„Krone Vorarlberg“-Autor Harald Petermichl begibt sich in der neuesten „Ach, übrigens...“-Kolumne nach Usbekistan. Genauer gesagt zur Amateurbox-Weltmeisterschaft nach Taschkent. Dort treiben sich einige Herren mit deutschen Pässen herum. Die aber nichts mit dem deutschen Boxverband zu tun haben sollen. Verwirrend!
Waren das noch Zeiten, als wegen Faustkämpfen wie „Rumble in the Jungle“ in Kinshasa (Foreman vs. Ali) oder „Thrilla in Manila“ (Ali vs. Frazier) in Quezon City (beide um 4 Uhr MEZ) sehr früh aufgestanden oder sehr spät zu Bett gegangen wurde, um den Spektakeln telemedial beiwohnen zu können. Beim Amateurboxen war das schon immer unspektakulärer, aber immerhin war es früher der Sportberichterstattung noch eine Meldung wert, wenn irgendwo eine Weltmeisterschaft ausgetragen wurde. Das ist heute ein wenig anders, denn die International Boxing Association (IBA) ist unter der Leitung ihres sinister-halbseidenen russischen Präsidenten Umar Kremlew (sic!) mittlerweile derart in Verruf geraten, dass selbst IOC-Chef Thomas Bach (und das will wirklich was heißen) darüber nachdenkt, Olympische Spiele künftig ohne Boxwettbewerbe durchzuführen. Für 2028 ist dies sogar schon beschlossene Sache.

**ENTNOMMENES MATERIAL**
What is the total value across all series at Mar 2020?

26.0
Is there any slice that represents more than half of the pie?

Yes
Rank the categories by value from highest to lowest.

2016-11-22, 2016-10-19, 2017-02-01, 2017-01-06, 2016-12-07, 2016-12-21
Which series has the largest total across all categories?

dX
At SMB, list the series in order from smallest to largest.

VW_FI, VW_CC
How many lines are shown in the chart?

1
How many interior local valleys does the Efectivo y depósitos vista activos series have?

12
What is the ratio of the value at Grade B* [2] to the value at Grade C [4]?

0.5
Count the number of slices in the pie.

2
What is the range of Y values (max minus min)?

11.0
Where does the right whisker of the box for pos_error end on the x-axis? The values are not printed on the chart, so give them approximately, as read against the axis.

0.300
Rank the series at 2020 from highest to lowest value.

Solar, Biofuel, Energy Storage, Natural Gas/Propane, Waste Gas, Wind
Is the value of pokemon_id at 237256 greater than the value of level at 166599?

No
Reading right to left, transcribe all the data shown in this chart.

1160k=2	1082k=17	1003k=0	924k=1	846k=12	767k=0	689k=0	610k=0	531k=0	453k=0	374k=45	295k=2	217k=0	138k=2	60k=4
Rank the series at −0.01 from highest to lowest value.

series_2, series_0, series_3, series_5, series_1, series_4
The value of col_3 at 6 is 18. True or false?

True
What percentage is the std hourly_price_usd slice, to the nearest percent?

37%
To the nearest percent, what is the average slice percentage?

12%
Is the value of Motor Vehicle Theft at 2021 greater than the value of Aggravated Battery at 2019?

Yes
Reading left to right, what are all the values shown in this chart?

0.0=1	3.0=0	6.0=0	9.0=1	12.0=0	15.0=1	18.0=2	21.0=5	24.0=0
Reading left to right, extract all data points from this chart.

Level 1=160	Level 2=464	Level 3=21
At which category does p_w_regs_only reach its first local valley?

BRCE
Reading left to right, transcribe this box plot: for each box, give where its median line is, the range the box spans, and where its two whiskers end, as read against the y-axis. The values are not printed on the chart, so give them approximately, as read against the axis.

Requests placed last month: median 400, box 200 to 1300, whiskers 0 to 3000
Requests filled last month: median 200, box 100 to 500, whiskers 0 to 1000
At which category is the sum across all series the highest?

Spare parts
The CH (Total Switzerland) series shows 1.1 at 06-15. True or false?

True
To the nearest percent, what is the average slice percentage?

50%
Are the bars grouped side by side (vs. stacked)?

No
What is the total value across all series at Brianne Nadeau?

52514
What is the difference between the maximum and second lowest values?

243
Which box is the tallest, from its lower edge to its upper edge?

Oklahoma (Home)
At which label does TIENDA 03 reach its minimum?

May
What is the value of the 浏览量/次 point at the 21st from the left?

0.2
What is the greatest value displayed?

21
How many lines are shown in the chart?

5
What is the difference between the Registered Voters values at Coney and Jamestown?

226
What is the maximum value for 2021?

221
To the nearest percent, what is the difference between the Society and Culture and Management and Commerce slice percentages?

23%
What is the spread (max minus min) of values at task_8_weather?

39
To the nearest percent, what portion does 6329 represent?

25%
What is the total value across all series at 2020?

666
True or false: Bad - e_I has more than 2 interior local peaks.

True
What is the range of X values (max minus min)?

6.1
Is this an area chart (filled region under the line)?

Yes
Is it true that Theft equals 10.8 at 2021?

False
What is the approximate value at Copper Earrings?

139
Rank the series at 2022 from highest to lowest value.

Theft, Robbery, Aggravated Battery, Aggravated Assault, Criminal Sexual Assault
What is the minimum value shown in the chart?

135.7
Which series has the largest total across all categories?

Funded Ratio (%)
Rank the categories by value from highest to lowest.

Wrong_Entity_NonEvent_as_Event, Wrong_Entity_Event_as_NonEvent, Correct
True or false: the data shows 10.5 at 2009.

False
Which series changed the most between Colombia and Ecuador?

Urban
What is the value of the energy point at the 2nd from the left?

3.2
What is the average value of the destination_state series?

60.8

**ZIEL DER ÜBUNG**
Stimmen die folgenden Aussagen mit der Kolumne zur Amateurbox-Weltmeisterschaft in Taschkent überein? Antworte zu jeder Aussage mit Ja oder Nein und zitiere wörtlich die Worte der Kolumne, die den Ausschlag geben.
1. Die Amateurbox-Weltmeisterschaft wird in Taschkent ausgetragen.
2. Der Kampf zwischen Ali und Frazier fand in Kinshasa statt.
3. Für 2028 ist bereits beschlossen, Olympische Spiele ohne Boxwettbewerbe durchzuführen.

**SCHRIFTLICHE LÖSUNG**
1. Ja: „Genauer gesagt zur Amateurbox-Weltmeisterschaft nach Taschkent.“
2. Nein: „(Ali vs. Frazier) in Quezon City“
3. Ja: „Für 2028 ist dies sogar schon beschlossene Sache.“